Texas Red, chili con carne, Totally Texas Chili … whatever you call this Texan classic, it’s sure to be a crowd pleaser! In the video above, H-E-B Chef Scott shows the Totally Texas way to use H-E-B ground chuck for chili (ground fresh in-store each day) with his signature spice blend, fresh ingredients, and H-E-B chili-style diced tomatoes for a traditional bowl o’ red (with no beans, fillers, or pre-marinated meats). As a thoroughly Texan company, H-E-B chefs have created a Totally Texas Chili recipe so traditional, it could fool even Terlingua’s most discerning judges.

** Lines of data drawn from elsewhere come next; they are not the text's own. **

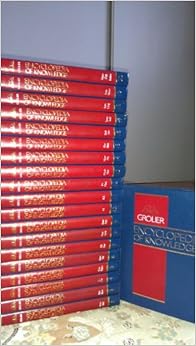
At what (x,y) coordinates should I click in order to perform the action: click on book volume numbers. Please return your answer as a coordinate pair (x, y). Looking at the image, I should click on (99, 306), (100, 293), (99, 279), (98, 268), (101, 257), (103, 244), (103, 233), (106, 134), (104, 198).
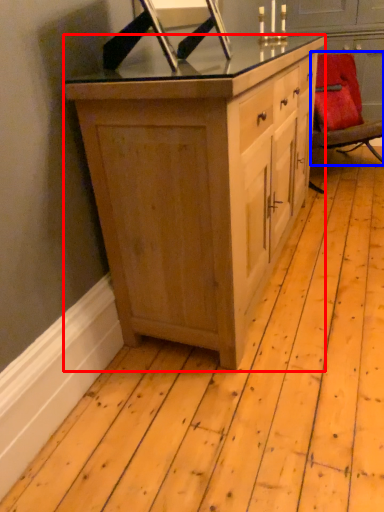
Question: Among these objects, which one is nearest to the camera, cabinetry (highlighted by a red box) or chair (highlighted by a blue box)?

Choices:
 (A) cabinetry
 (B) chair

Answer: (A)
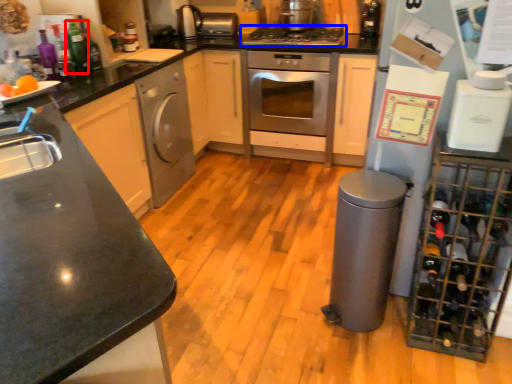
Question: Which object is further to the camera taking this photo, bottle (highlighted by a red box) or gas stove (highlighted by a blue box)?

Choices:
 (A) bottle
 (B) gas stove

Answer: (B)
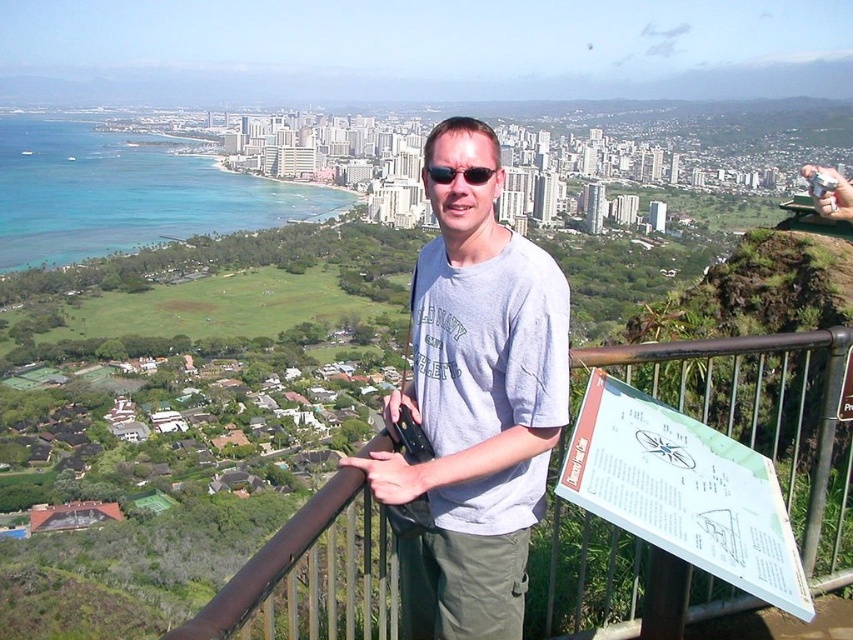
Question: Which of the following is the closest to the observer?

Choices:
 (A) (432, 179)
 (B) (329, 499)

Answer: (B)

Question: Is brown metal/rail at center below black plastic sunglasses at center?

Choices:
 (A) yes
 (B) no

Answer: (A)

Question: Among these objects, which one is farthest from the camera?

Choices:
 (A) gray cotton t-shirt at center
 (B) black plastic sunglasses at center
 (C) brown metal/rail at center

Answer: (B)

Question: Can you confirm if brown metal/rail at center is thinner than black plastic sunglasses at center?

Choices:
 (A) yes
 (B) no

Answer: (B)

Question: Can you confirm if brown metal/rail at center is positioned below black plastic sunglasses at center?

Choices:
 (A) yes
 (B) no

Answer: (A)

Question: Which is nearer to the black plastic sunglasses at center?

Choices:
 (A) gray cotton t-shirt at center
 (B) brown metal/rail at center

Answer: (A)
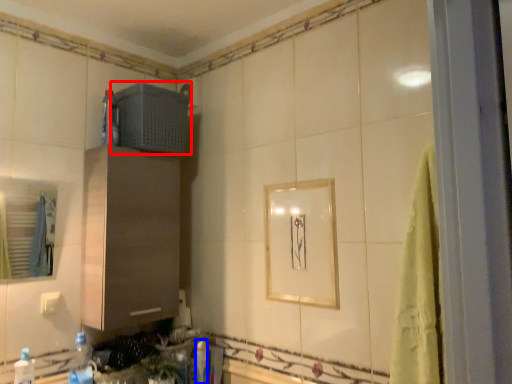
Question: Which point is closer to the camera, appliance (highlighted by a red box) or bottle (highlighted by a blue box)?

Choices:
 (A) appliance
 (B) bottle

Answer: (A)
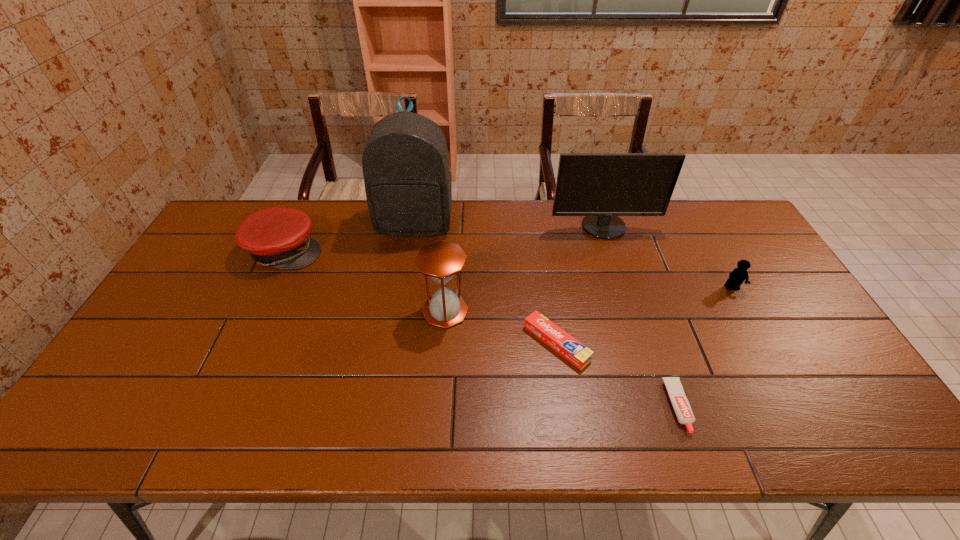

There are few things that ring totally true to Texas: Bluebonnets in the spring, pecans littered across lawns come fall, and a bowl of Texas Red year-round.
Thousands gather to battle for chili (short for chile con carne) bragging rights in Terlingua, a ghost town near Big Bend that since the late 1960s has welcomed chili connoisseurs from across the state and beyond the first Wednesday in November. But Texas has been fawning over the nuanced blend of chiles, ground chuck, and a cadre of spices long before then.
San Antonio’s Mexican chili stands, makeshift kitchens set up on the city’s plazas, are often credited with the advent of chili con carne. Operated by entrepreneurial women known as the Chili Queens, the shops were erected in the early morning and taken down in the evening after feeding young and old, rich and poor.
Though the Chili Queens’ popularity grew enough to see them travel as far as Chicago’s World’s Fair in 1893, their tenure in the city’s plazas was tenuous. City leaders officially removed the stands in 1937 citing sanitary concerns. The women would go on to open small restaurants and continue serving their chile con carne over tamales, and eventually as toppings for enchiladas and then some.
In the early 1900s, chili parlors were erected across the United States to allow fans of the dish to get their fix. In 1896, German immigrant William Gebhardt took his love of chili and Mexican flavors and launched the Gebhardt Mexican Food Company. Gebhardt made it easy for others to prepare dishes rich in smoky flavors by drying chiles and grinding them to a fine powder.
Chili’s honor was defended by Wick Fowler (Texan and creator of the 2 Alarm chili kit) in 1967, when Yankee humorist Allen Smith declared himself an authority on chili. This duel-turned-chili-cookoff in Terlingua ended in a draw, but that hasn’t stopped chili lovers from making the yearly trek to the area every fall.
Fast-forward to 1977, when the Texas State Legislature named chili the state dish of the Lone Star State. No beans. It’s the law.
These days, chili parlors have given way to festival stands where a chile con carne serves as the key ingredient of Frito pie, and even now it’s hard to pass on chile con carne-topped enchiladas.